→ **Extract provided**
Nov. 23, 2021
Pandemic or endemic, testing is first step in preventing serious health outcomes
Test, trace, isolate: three words that after 20 months of the COVID-19 pandemic, we’re all familiar with. Without the first step — testing — the chain reaction of response is slowed, and mitigation of the infection becomes much harder.
Dr. Dylan Pillai, MD, PhD, has been a local leader in COVID-19 testing since March 2020. He was selected as a Peak Scholar in COVID-19 Innovation Excellence for his work developing a highly accurate, ultra-sensitive DNA-based point-of-care COVID-19 test.
The test uses a technique called loop mediated amplification (LAMP) which detects the viral genetic material from a nose or throat swab. LAMP does not require expensive laboratory equipment and the result can be seen without instrumentation.
“DNA-based tests are typically much more sensitive, meaning it can pick up very low-level infections, and not be so prone to false positives,” says Pillai, comparing the LAMP test to rapid antigen tests. “We’re trying to take DNA-based technologies traditionally used in the laboratory to a patient bedside, clinic, pharmacy or airport instead.”
LAMP was used in Alberta’s COVID-19 traveller screening program, which tested over 100,000 individuals arriving at the Calgary airport. “It had immediate impact, immediate benefit,” says Pillai. “This also allowed us to move the technology forward.” With support from Innovate Calgary, a startup company called Illucidx is attempting to further commercialize the technology and boost the Calgary biotechnology ecosystem.
With what they have learned from this large-scale use of LAMP, Pillai and colleagues from the Schulich School of Engineering have designed a smaller, self-contained LAMP testing device called a Biobox. The unit is about the size of a home printer and can produce a COVID-19 test result in about 30 minutes.
In June 2021, they published a paper on the success of the Biobox, demonstrating that it is an excellent option for point-of-care relying on saliva alone. Their goal is to get the technology small enough to fit in someone’s hand, with testing happening within a palm-sized microfluidic cartridge.
Courtesy of Dylan Pillai
Malaria testing research will benefit from COVID-19 learnings
The volume of research being put into LAMP testing for COVID-19 will continue to have impact beyond the pandemic. Prior to COVID-19, Pillai’s lab was working on point-of-care malaria testing to help address the disease’s impact in affected regions in Africa. That work is now continuing, making use of what Pillai and team have learned from their work on the COVID-19 response.

→ **Activity A**
Translate this sentence from the article on LAMP testing into Spanish: "The unit is about the size of a home printer and can produce a COVID-19 test result in about 30 minutes."
→ **Activity B**
Write the next passage of the article on LAMP testing, picking up after its final sentence.

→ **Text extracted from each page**
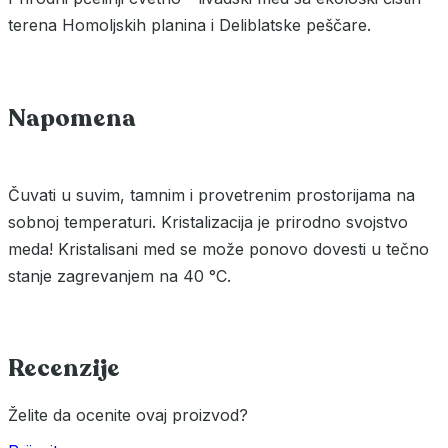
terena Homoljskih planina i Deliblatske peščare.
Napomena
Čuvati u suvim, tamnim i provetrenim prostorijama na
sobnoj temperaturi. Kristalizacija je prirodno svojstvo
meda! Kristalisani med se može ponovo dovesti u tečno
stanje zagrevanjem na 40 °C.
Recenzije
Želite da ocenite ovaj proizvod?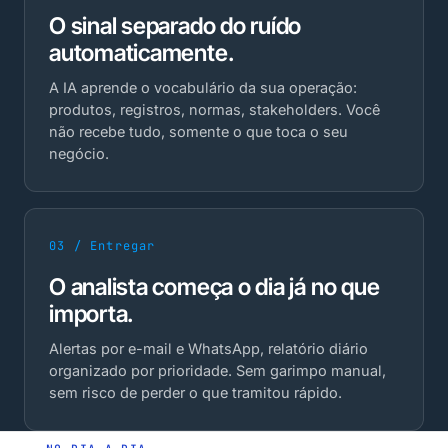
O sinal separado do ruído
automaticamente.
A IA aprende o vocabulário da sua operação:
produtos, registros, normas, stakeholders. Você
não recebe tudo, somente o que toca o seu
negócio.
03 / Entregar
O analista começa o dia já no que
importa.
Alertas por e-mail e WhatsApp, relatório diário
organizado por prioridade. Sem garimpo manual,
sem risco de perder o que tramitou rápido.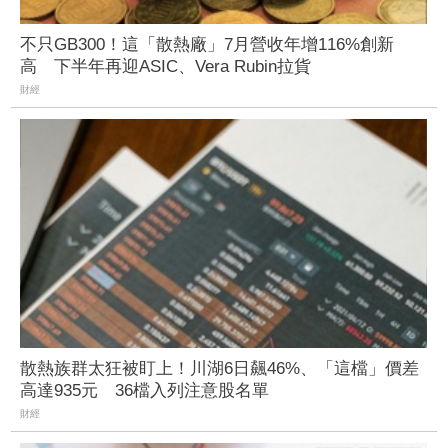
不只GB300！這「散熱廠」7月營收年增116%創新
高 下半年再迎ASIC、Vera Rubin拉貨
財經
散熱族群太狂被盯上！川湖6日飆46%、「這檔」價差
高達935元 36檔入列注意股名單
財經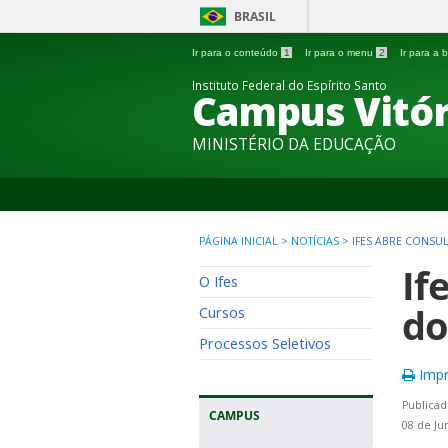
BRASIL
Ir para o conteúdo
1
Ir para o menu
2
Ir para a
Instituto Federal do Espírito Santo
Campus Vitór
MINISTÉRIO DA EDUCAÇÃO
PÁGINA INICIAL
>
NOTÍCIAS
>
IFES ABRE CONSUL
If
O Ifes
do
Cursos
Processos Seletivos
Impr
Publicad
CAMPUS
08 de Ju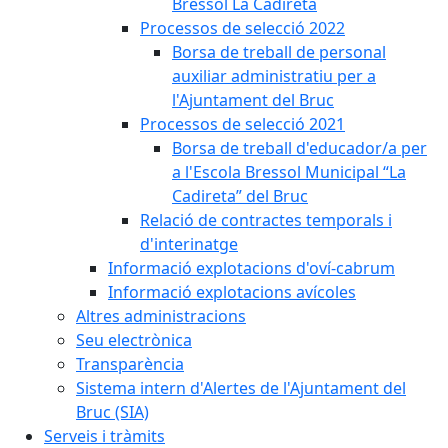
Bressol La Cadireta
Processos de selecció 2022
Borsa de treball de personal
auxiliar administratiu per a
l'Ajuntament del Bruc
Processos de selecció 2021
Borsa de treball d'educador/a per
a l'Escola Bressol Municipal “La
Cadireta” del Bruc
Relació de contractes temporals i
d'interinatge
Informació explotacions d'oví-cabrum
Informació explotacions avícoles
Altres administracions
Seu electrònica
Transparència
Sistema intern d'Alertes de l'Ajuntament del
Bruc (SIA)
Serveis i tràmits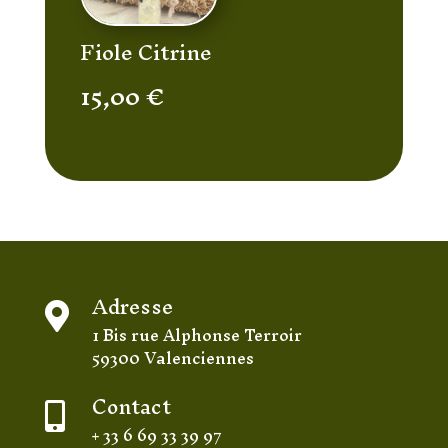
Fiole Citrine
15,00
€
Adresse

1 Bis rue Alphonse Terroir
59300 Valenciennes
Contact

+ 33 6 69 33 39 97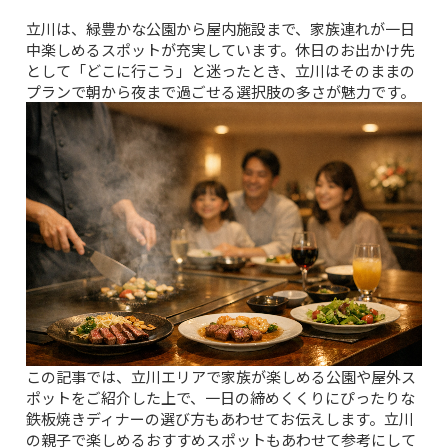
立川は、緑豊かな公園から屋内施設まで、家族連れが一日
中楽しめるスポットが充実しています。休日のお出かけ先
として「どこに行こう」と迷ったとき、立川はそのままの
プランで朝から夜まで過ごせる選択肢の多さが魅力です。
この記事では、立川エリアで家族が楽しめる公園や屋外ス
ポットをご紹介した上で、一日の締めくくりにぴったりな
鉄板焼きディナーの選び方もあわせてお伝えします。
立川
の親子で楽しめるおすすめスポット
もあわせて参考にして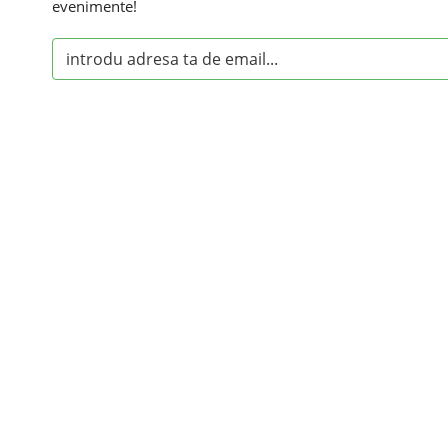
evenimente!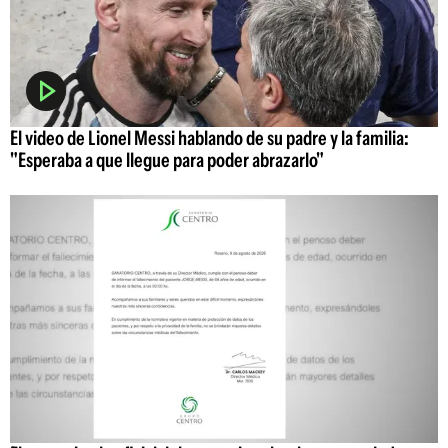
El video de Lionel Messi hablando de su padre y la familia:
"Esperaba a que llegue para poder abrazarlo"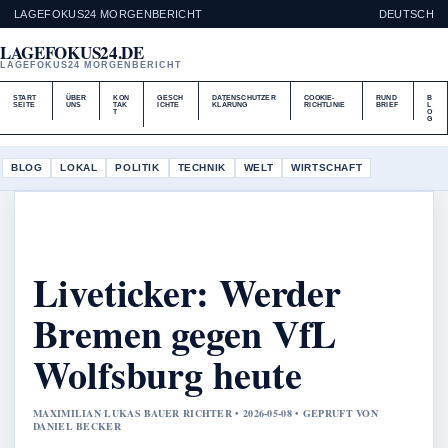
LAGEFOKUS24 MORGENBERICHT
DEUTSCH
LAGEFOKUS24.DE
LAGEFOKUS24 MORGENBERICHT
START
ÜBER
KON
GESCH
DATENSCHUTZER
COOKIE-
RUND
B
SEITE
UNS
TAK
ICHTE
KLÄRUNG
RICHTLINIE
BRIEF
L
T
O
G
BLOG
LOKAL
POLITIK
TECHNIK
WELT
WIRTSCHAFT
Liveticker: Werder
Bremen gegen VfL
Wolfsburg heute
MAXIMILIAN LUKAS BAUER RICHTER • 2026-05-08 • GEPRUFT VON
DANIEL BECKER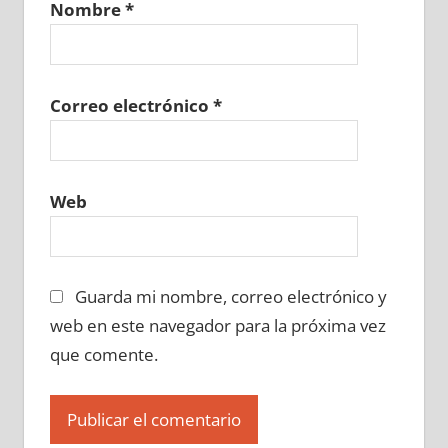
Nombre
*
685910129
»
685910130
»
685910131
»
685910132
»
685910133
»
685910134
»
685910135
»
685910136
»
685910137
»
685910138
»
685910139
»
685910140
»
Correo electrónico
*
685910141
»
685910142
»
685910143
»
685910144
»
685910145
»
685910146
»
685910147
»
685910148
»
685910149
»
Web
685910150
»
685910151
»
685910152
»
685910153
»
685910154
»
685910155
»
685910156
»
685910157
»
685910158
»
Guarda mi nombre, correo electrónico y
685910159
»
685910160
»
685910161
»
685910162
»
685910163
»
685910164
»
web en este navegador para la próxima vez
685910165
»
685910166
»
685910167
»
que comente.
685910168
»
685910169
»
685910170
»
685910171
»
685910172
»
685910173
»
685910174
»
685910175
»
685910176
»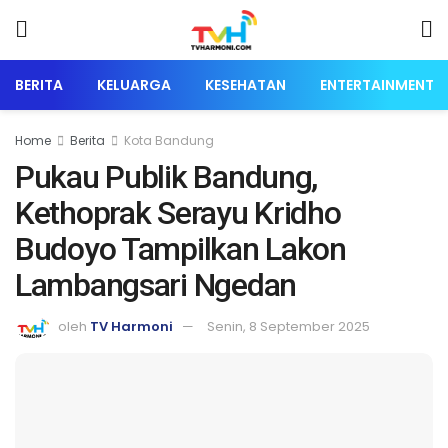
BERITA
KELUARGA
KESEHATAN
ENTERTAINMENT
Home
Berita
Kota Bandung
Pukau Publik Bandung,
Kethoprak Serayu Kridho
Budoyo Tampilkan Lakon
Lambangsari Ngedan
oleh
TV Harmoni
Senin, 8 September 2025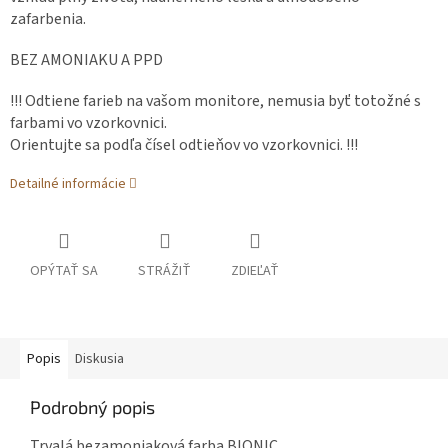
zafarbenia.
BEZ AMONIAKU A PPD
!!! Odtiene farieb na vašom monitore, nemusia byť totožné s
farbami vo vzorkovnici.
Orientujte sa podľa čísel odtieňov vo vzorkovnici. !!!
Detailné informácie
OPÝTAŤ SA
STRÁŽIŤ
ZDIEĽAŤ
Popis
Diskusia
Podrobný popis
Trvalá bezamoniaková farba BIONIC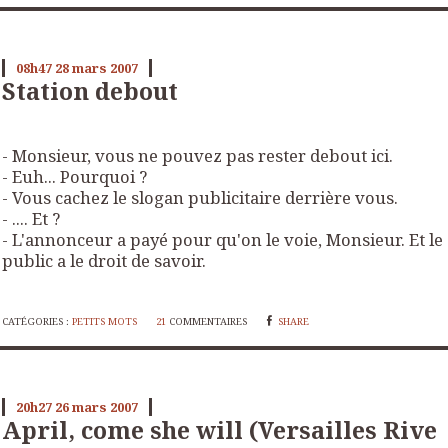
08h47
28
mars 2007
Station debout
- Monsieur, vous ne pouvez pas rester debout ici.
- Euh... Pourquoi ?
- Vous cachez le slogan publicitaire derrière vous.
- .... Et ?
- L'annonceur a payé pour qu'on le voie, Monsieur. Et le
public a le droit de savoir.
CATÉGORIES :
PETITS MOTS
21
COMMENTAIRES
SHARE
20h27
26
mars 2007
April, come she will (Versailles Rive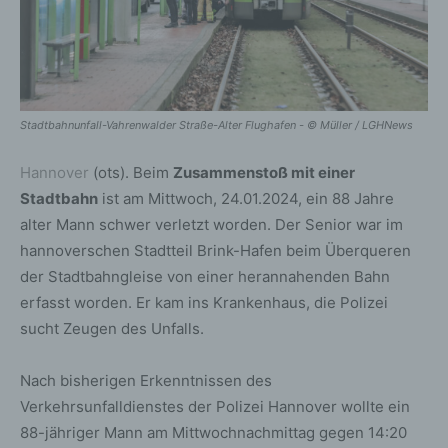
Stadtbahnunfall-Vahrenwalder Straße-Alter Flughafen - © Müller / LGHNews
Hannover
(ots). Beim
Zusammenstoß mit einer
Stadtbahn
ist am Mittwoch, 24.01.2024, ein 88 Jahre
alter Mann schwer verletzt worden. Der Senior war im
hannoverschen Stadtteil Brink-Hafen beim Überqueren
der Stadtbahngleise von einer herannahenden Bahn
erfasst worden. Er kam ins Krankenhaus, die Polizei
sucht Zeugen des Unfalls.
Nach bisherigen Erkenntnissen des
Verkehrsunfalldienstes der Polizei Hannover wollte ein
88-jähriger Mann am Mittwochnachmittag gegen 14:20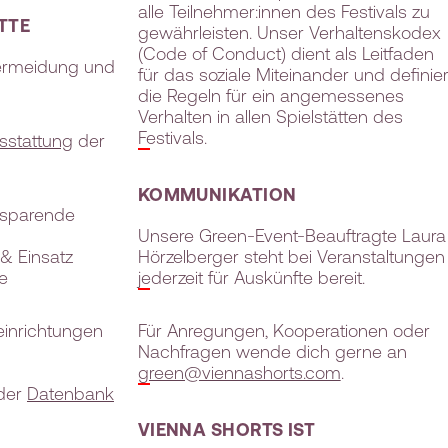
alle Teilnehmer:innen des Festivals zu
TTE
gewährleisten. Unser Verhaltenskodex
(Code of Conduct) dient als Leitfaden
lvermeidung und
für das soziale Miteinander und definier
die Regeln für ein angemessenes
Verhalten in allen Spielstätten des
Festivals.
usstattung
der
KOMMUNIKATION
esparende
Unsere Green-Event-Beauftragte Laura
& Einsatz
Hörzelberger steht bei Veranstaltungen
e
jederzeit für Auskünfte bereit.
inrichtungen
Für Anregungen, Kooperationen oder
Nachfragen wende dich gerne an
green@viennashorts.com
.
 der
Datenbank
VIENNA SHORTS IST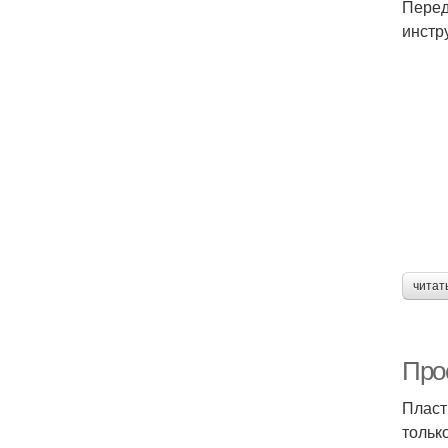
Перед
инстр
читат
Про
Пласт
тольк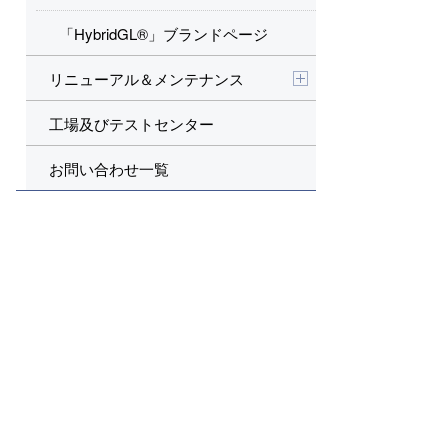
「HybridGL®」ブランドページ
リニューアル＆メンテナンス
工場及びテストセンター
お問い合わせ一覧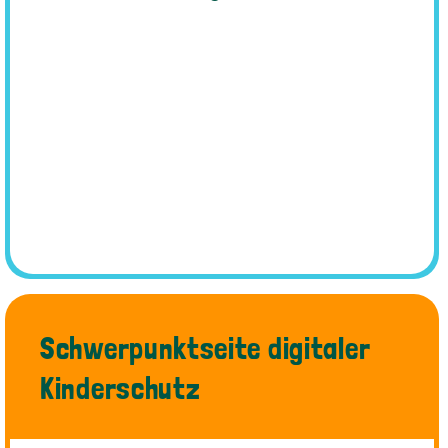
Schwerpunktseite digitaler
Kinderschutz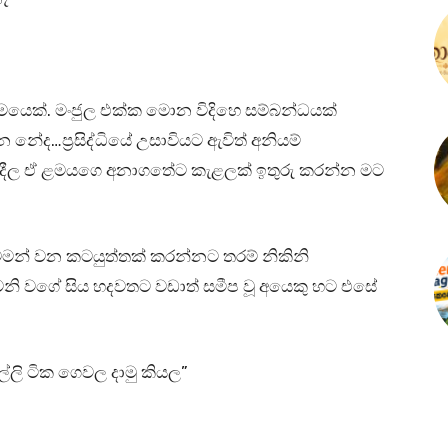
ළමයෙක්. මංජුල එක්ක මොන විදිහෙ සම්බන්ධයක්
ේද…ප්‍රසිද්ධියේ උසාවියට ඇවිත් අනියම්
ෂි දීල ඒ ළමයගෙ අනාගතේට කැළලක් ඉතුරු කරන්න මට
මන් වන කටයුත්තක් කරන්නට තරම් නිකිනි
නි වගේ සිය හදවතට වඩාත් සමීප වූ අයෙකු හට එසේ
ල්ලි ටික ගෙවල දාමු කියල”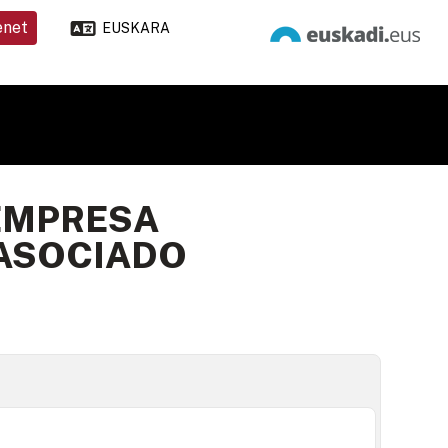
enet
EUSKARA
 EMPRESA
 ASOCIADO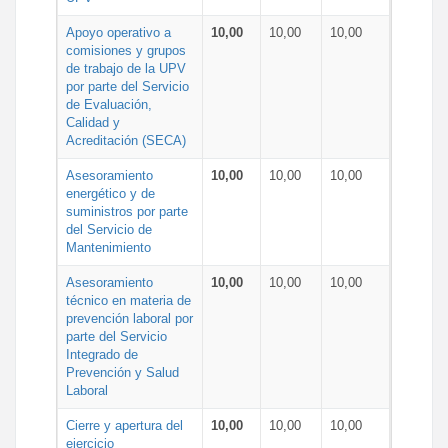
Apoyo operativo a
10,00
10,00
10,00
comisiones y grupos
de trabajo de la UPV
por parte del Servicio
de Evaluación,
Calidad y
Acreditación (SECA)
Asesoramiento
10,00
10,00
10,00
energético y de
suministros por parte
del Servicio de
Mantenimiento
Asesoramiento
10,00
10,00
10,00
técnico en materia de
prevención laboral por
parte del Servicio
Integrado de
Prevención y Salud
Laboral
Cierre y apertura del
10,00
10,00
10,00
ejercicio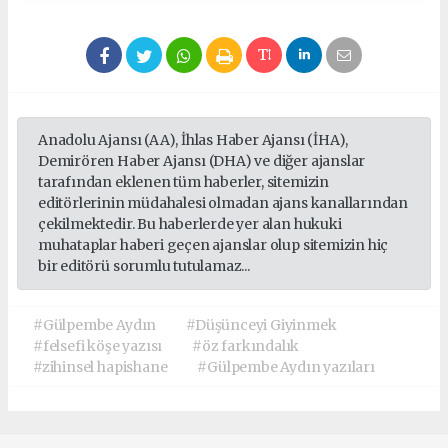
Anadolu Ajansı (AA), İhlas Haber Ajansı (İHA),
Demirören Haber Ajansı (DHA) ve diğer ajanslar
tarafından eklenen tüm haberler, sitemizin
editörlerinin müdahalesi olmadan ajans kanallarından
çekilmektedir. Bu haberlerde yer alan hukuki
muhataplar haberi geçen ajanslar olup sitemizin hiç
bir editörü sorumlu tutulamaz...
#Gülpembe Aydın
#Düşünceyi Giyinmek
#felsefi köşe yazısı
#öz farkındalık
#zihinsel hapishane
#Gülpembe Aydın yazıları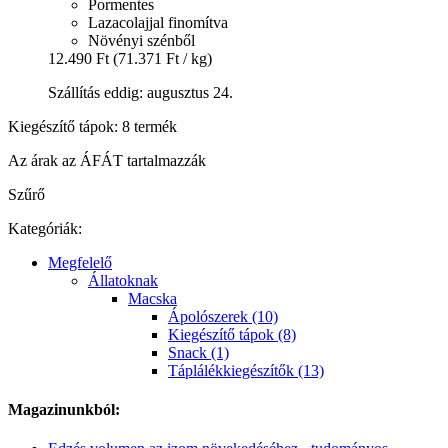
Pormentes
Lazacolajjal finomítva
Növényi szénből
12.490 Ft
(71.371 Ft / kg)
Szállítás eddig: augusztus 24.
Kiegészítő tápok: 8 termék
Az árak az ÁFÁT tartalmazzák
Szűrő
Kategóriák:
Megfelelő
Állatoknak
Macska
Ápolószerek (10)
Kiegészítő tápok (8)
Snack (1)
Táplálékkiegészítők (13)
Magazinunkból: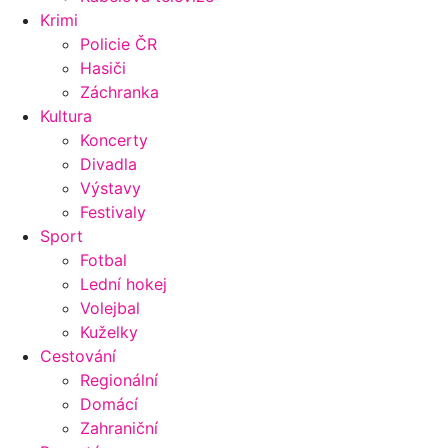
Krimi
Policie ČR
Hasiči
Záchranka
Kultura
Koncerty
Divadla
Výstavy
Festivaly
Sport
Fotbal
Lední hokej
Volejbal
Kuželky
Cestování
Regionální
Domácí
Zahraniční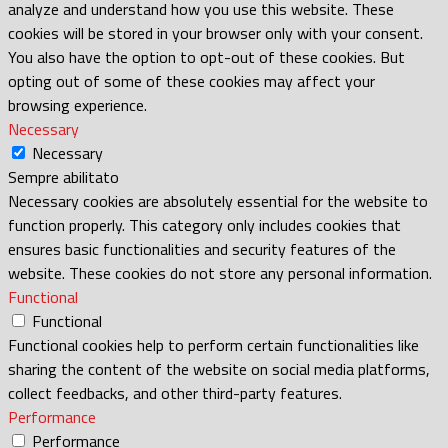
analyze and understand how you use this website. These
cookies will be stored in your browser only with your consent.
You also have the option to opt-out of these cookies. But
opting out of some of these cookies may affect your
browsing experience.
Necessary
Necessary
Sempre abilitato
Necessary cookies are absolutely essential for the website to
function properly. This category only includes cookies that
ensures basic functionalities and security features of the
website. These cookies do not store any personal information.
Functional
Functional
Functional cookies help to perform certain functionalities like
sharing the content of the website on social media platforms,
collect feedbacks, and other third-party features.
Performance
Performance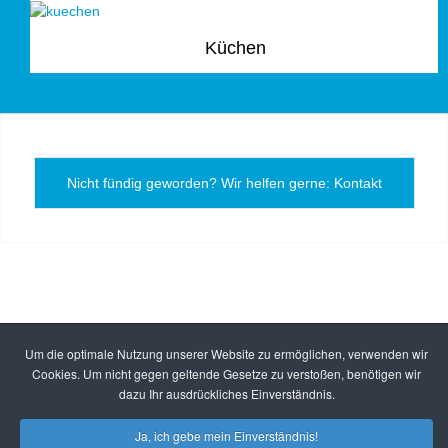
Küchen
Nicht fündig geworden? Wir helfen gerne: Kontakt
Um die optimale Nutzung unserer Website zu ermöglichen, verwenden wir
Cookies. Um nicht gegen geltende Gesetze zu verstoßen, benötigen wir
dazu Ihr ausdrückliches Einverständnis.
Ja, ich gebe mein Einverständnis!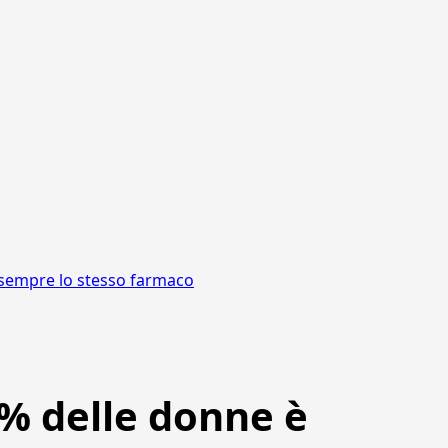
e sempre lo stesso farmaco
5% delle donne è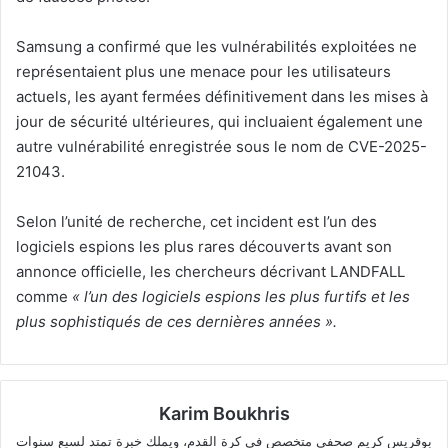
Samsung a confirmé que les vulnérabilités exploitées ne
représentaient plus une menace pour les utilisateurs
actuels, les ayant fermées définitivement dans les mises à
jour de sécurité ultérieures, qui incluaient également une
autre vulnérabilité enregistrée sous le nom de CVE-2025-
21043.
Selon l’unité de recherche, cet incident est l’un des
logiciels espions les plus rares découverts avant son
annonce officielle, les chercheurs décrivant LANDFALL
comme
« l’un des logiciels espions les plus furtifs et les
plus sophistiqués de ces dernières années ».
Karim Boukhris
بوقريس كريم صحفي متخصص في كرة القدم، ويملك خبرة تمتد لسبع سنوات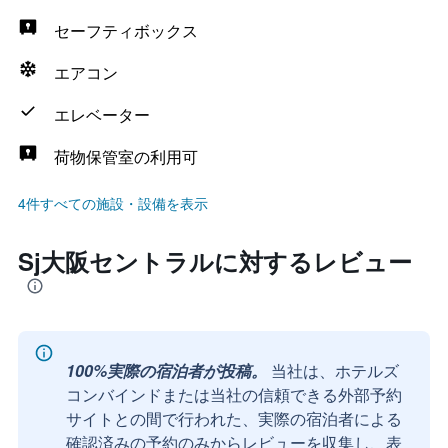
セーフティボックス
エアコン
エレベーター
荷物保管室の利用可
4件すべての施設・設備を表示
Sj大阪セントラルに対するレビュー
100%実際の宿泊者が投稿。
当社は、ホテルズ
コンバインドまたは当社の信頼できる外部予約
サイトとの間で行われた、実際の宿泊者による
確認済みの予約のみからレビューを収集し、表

→ **Written answer A**
La unidad tiene aproximadamente el tamaño de una impresora doméstica y puede producir un resultado de prueba de COVID-19 en unos 30 minutos.

→ **Written answer B**
Pillai’s team has launched a malaria testing program in Ethiopia, led by Dr. Claire Kamaliddin, PharmD, PhD, a postdoctoral scholar in Pillai’s lab. The program, funded by Grand Challenges Canada and FIND Geneva, is working with prenatal clinics in Ethiopia to diagnose malaria during pregnancy. Malaria has serious implications during pregnancy if left untreated.
“In endemic areas, people are exposed to malaria during their lives and they slowly build immunity,” Kamaliddin explains. “But during pregnancy, in the placenta a sub-type of parasite has a new environment to thrive. They will stick to the placenta and impair the exchange of nutrients between the parent and the fetus. This restricts the growth of the fetus and you'll have low birth-weight newborns, less than 2.5 kilograms.”
Kamaliddin has organized six testing sites in western Ethiopia, with a goal of enrolling 2,500 pregnant people to participate in the study. They will be tested throughout their pregnancy for malaria using LAMP, and treated when infected by malaria. At the end of the study, Kamaliddin will assess birth outcomes for those who receive treatment after LAMP testing versus those who do not.
These babies are more prone to infections and hindered development later in life, but these outcomes are avoidable with adequate strategies for preventing malaria during pregnancy. The World Health Organization recommends to either treat every pregnant person for the disease, or to test everyone and treat only those infected.
“It’s better to only treat mothers who are infected,” says Kamaliddin. “That’s where LAMP comes in. It is highly precise and can discriminate between different species of the parasite, which require different treatments.”
LAMP is well suited for the challenges of testing for infections in areas with limited access to resources. “It’s portable, it doesn’t need a laboratory, and we’re working to make it inexpensive and easy to use,” says Pillai. “The technology is well suited to the developing world, and the evidence base that Claire develops through this trial will further bolster the value of this type of technology and help us move it forward.
“The work that we’ve been able to do on COVID-19 testing has been a real boost to the activities that we already had underway,” he continues. “Applying what we’ve learned in the COVID-19 pandemic to endemic malaria, and vice versa, shows the importance of translating existing knowledge to new problems. It gives you a head start and can lead to immediate benefit.”
Dylan Pillai is the academic head of the department of Pathology and Laboratory Medicine, and a professor in the departments of Medicine, and Microbiology, Immunology and Infectious Diseases and member of the Snyder Institute for Chronic Diseases and the Alberta Children’s Hospital Research Institute at the Cuming School of Medicine. He is also medical director, south sector, at Alberta Precision Laboratories.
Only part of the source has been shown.